Effect of TiO2 nanoparticles on the surface morphology and performance of microporous PES membrane

PES–TiO2 composite membranes were prepared via phase inversion by dispersing TiO2 nanopaticles in PES casting solutions. The crystal structure, thermal stability, morphology, hydrophilicity, permeation performance, and mechanical properties of the composite membranes were characterized in detail. XRD, DSC and TGA results showed that the interaction existed between TiO2 nanopaticles and PES and the thermal stability of the composite membrane had been improved by the addition of TiO2 nanopaticles.

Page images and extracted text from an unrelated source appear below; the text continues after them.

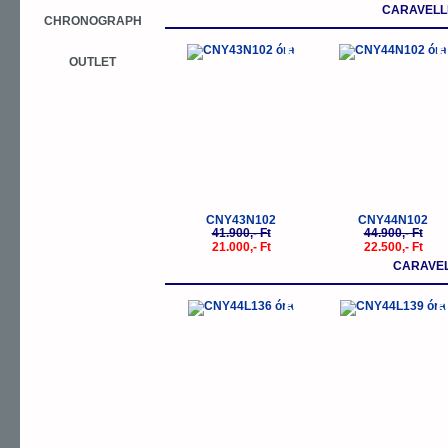
CARAVELLE
CHRONOGRAPH
-50%
-
OUTLET
CNY43N102
CNY44N102
41.900,- Ft
44.900,- Ft
21.000,- Ft
22.500,- Ft
CARAVEL
-50%
-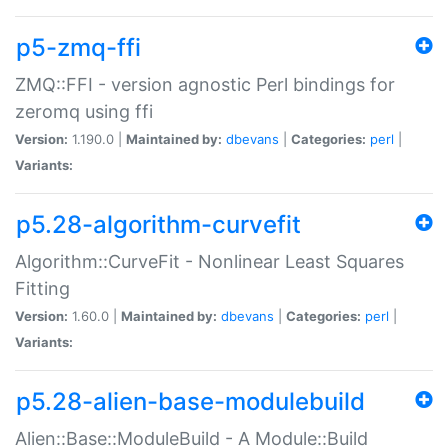
p5-zmq-ffi
ZMQ::FFI - version agnostic Perl bindings for
zeromq using ffi
Version:
1.190.0 |
Maintained by:
dbevans
|
Categories:
perl
|
Variants:
p5.28-algorithm-curvefit
Algorithm::CurveFit - Nonlinear Least Squares
Fitting
Version:
1.60.0 |
Maintained by:
dbevans
|
Categories:
perl
|
Variants:
p5.28-alien-base-modulebuild
Alien::Base::ModuleBuild - A Module::Build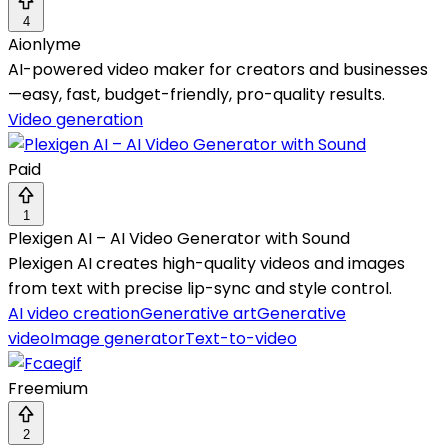
4
Aionlyme
AI-powered video maker for creators and businesses
—easy, fast, budget-friendly, pro-quality results.
Video generation
Paid
1
Plexigen AI – AI Video Generator with Sound
Plexigen AI creates high-quality videos and images
from text with precise lip-sync and style control.
AI video creation
Generative art
Generative
video
Image generator
Text-to-video
Freemium
2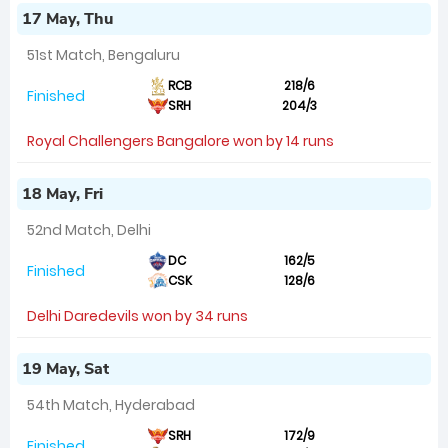
17 May, Thu
51st Match, Bengaluru
RCB
218/6
Finished
SRH
204/3
Royal Challengers Bangalore won by 14 runs
18 May, Fri
52nd Match, Delhi
DC
162/5
Finished
CSK
128/6
Delhi Daredevils won by 34 runs
19 May, Sat
54th Match, Hyderabad
SRH
172/9
Finished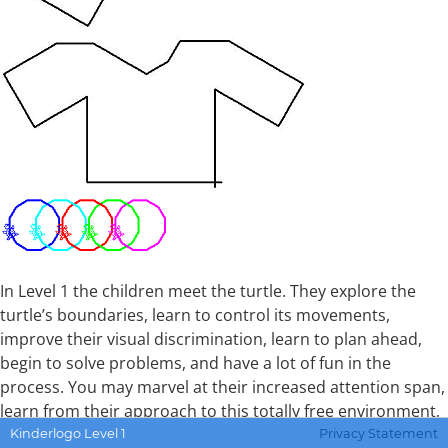
In Level 1 the children meet the turtle. They explore the
turtle’s boundaries, learn to control its movements,
improve their visual discrimination, learn to plan ahead,
begin to solve problems, and have a lot of fun in the
process. You may marvel at their increased attention span,
learn from their approach to this totally free environment,
and even be impressed with their artistry.
Kinderlogo Level 1
Privacy Statement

As shown in the SEM images, the composite membrane had a top surface with high porosity at low loading amount of TiO2, which was caused by the mass transfer acceleration in exposure time due to the addition of TiO2 nanopaticles. At high loading amount of TiO2, the skinlayer became much looser for a significant aggregation of TiO2 nanopaticles, which could be observed in the composite membranes.

EDX analysis also revealed that the nanoparticles distributed in membrane more uniformly at low loading amount. Dynamic contact angles indicated that the hydrophilicity of the composite membranes was enhanced by the addition of TiO2 nanopaticles. The permeation properties of the composite membranes were significantly superior to the pure PES membrane and the mean pore size also increased with the addition amount of TiO2 nanopaticles increased.

When the TiO2 content was 4%, the flux reached the maximum at 3711Lm−2h−1, about 29.3% higher than that of the pure PES membrane. Mechanical test also revealed that the mechanical strength of composite membranes enhanced as the addition of TiO2 nanopaticles.